_Absolute pixel coordinate data_

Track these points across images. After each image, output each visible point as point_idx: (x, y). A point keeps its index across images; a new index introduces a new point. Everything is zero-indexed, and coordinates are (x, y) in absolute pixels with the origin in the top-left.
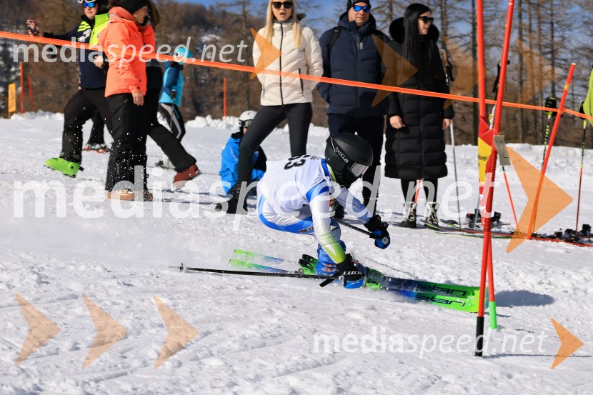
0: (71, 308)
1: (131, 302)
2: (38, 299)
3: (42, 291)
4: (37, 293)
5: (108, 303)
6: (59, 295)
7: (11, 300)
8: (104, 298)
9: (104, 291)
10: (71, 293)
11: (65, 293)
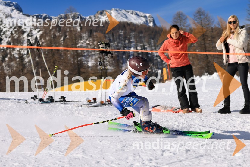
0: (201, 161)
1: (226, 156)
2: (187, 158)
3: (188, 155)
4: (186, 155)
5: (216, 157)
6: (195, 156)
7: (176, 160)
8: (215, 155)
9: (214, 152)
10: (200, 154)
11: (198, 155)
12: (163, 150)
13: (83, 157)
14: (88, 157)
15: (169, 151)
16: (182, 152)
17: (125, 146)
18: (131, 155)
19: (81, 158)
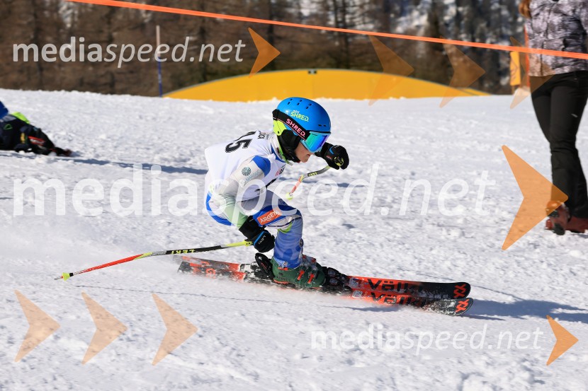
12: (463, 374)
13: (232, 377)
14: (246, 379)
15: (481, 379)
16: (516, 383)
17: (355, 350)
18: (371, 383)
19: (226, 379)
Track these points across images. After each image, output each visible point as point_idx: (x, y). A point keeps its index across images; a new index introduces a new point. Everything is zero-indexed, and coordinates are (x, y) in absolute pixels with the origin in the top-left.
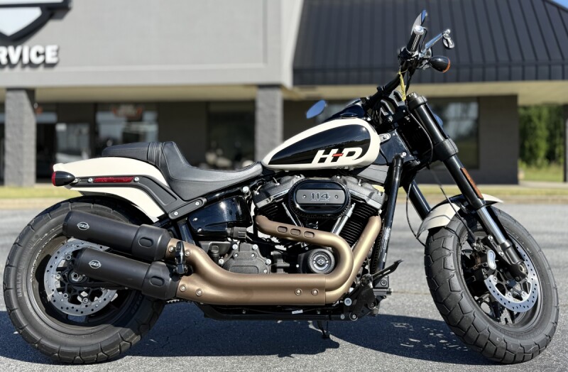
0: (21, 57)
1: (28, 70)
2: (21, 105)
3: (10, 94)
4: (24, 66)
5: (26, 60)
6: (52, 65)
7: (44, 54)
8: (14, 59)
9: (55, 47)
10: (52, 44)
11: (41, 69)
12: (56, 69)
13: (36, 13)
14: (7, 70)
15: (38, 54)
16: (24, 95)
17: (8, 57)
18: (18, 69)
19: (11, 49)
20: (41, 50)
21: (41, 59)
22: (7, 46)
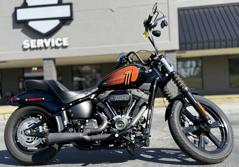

_TASK GOAL_
Your response must reproduce every line of the data exactly, with images omitted.

_TASK RESULT_
Track these points across images. After each image, output each visible point as point_idx: (x, y). A point keeps its index across images; a new index introduces a new point. Everything is zero-indexed, and coordinates are (x, y) in absolute pixels with the origin in the top-left.
0: (71, 308)
1: (131, 302)
2: (38, 299)
3: (42, 291)
4: (37, 293)
5: (108, 303)
6: (59, 295)
7: (11, 300)
8: (104, 298)
9: (104, 291)
10: (71, 293)
11: (65, 293)
0: (201, 161)
1: (226, 156)
2: (187, 158)
3: (188, 155)
4: (186, 155)
5: (216, 157)
6: (195, 156)
7: (176, 160)
8: (215, 155)
9: (214, 152)
10: (200, 154)
11: (198, 155)
12: (163, 150)
13: (83, 157)
14: (88, 157)
15: (169, 151)
16: (182, 152)
17: (125, 146)
18: (131, 155)
19: (81, 158)
12: (463, 374)
13: (232, 377)
14: (246, 379)
15: (481, 379)
16: (516, 383)
17: (355, 350)
18: (371, 383)
19: (226, 379)
Track these points across images. After each image, output each visible point as point_idx: (x, y). A point keeps its index across images; a new index introduces a new point. Everything is zero-indexed, and coordinates are (x, y) in absolute pixels with the origin in the top-left.
0: (21, 57)
1: (28, 70)
2: (21, 105)
3: (10, 94)
4: (24, 66)
5: (26, 60)
6: (52, 65)
7: (44, 54)
8: (14, 59)
9: (55, 47)
10: (52, 44)
11: (41, 69)
12: (56, 69)
13: (36, 13)
14: (7, 70)
15: (38, 54)
16: (24, 95)
17: (8, 57)
18: (18, 69)
19: (11, 49)
20: (41, 50)
21: (41, 59)
22: (7, 46)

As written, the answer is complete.